++++ DOCUMENT EXTRACT ++++

What the careful reader of the two books should keep in mind, when compiling these kinds of parallels (be they seventy-five or seven hundred fifty) is that the gross numerical count of similarities matters far less than the fact that many of these parallels cluster together in the respective texts, forming patterns of inter-relationships both within and between the two books. To a certain extent such clustering is to be expected -- after all, where the two stories tell of wars in ancient America, for example, we might well expect the narratives to use vocabulary describing soldiers, fighting, defenses, killing, etc. But when such clusters can be shown to contain the same phrases, given in the same general order, and for the same thematic purpose, in both texts, that sort of patterning in the parallels deserves far closer scholarly scrutiny that Dr. Nibley appears prepared to allow for.

In my 1982 paper, "The Secular and the Sacred," I offered a refinement of the comparative method which could help us discern more significant parallels than those Nibley chooses to consider from Bales' list. My addition to the methodology implicit in Bown's and Bales' work requires that numerous instances of common phraseology must be documented as occurring within a cluster of sequential thematic parallels occurring in both texts. Even this constraint on the comparative method does not guarantee the discernment of any final proof of a connection between the writings of Spalding and the Mormon text. Some further refinements which would offer steps in this direction can well be imagined, however. The pages, chapters, or other logical divisions of the two works might be charted to show their degree of common vocabulary content. Clusters of relatively unique words might be located in both works. Clusters of relatively unique phrases might also be so charted. Some attempts might be made to show possible borrowings in both texts from a common antecedent work. An examination of how certain word useages in the two texts reflect the intents of the respective works' authors might be reported. Word-print tests of various types might be applied using particularly rigid methods of textual selection and analysis.

All of the above methodologies (and more) should probably be applied to any two portions of the two works which appear to possess an unexpected degree of thematic parallelism. The results of these kinds of additional textual studies may help us define degrees of similarity, expressed in certain terms of measurement, but, as Nibley is so fond of pointing out, these sorts of definitions will not independently constitute any definitive "proof" of a special relationship between the Spalding story and the Nephite narrative.

++++ DATA ENTRIES ++++

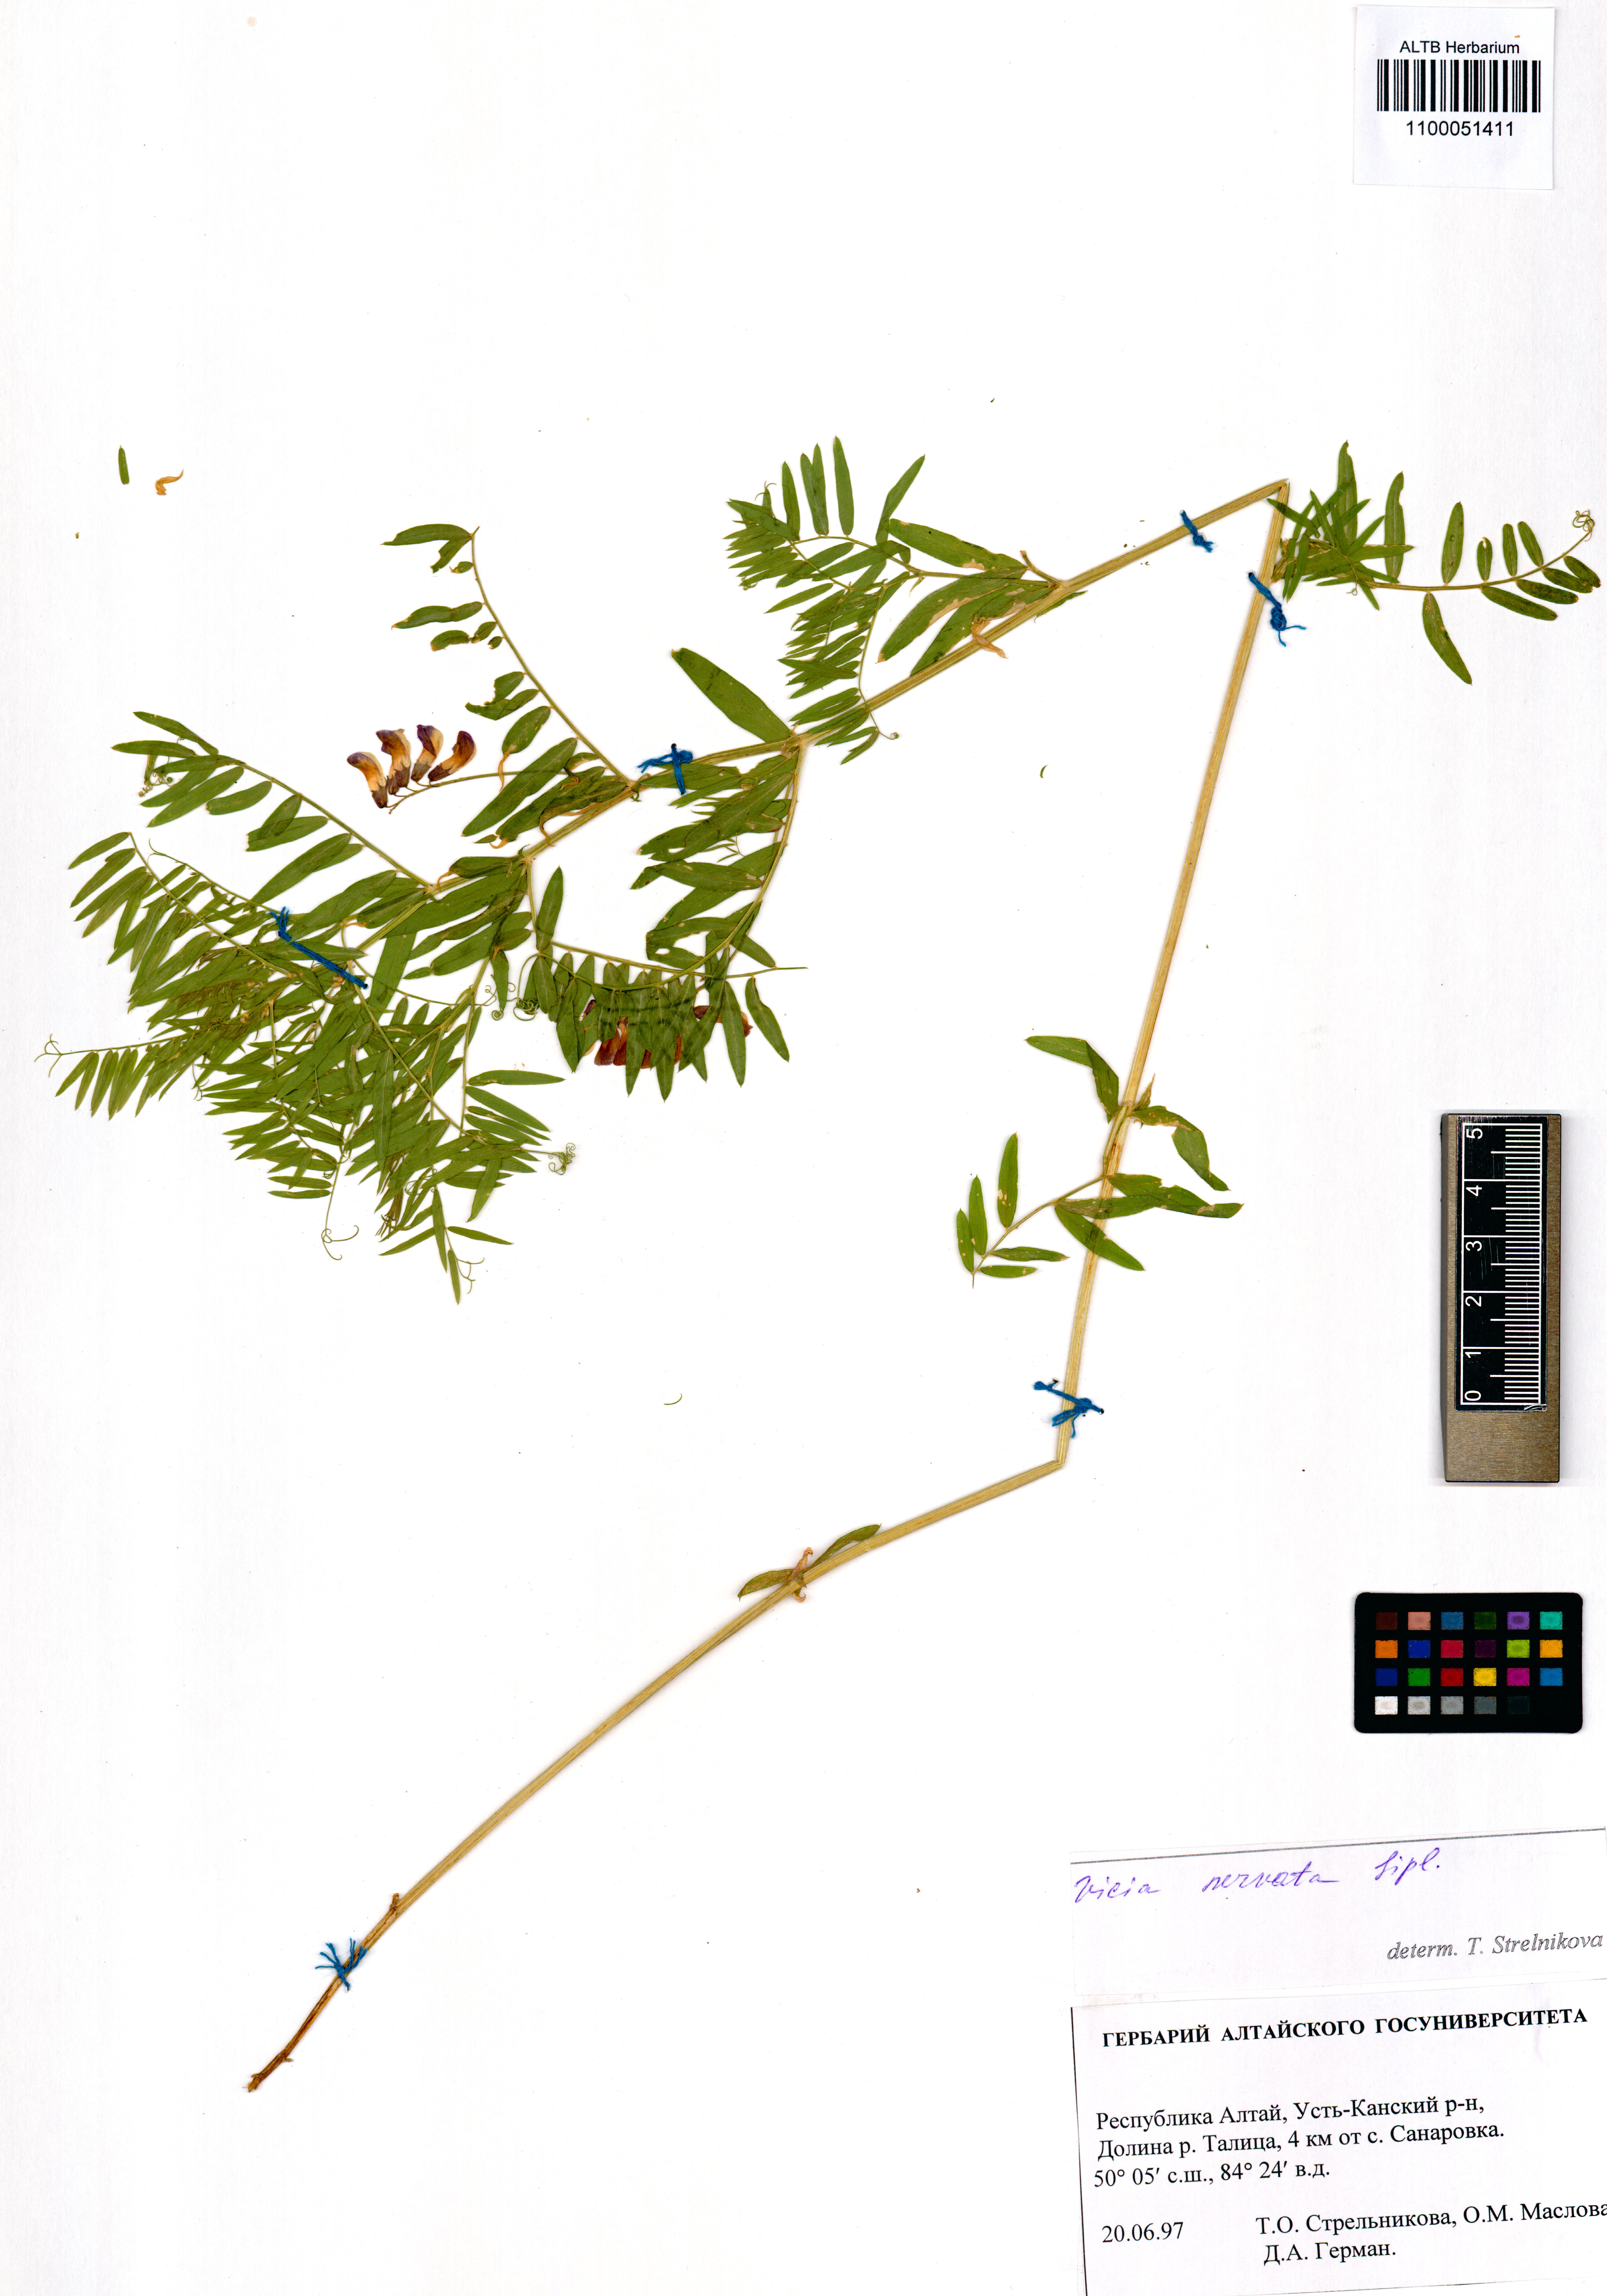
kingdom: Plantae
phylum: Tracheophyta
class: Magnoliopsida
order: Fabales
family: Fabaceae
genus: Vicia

++++
++++ DATA ENTRIES ++++

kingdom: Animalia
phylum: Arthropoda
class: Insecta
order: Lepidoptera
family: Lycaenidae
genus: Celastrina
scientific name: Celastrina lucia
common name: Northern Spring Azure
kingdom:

++++

- _TO BE DONE_
Edit the passage on parallels between the two books from "What the careful" up to and including "to allow for." so that "scrutiny" becomes "examination", and give that part again.

- _RESULT OF THIS EXERCISE_
What the careful reader of the two books should keep in mind, when compiling these kinds of parallels (be they seventy-five or seven hundred fifty) is that the gross numerical count of similarities matters far less than the fact that many of these parallels cluster together in the respective texts, forming patterns of inter-relationships both within and between the two books. To a certain extent such clustering is to be expected -- after all, where the two stories tell of wars in ancient America, for example, we might well expect the narratives to use vocabulary describing soldiers, fighting, defenses, killing, etc. But when such clusters can be shown to contain the same phrases, given in the same general order, and for the same thematic purpose, in both texts, that sort of patterning in the parallels deserves far closer scholarly examination that Dr. Nibley appears prepared to allow for.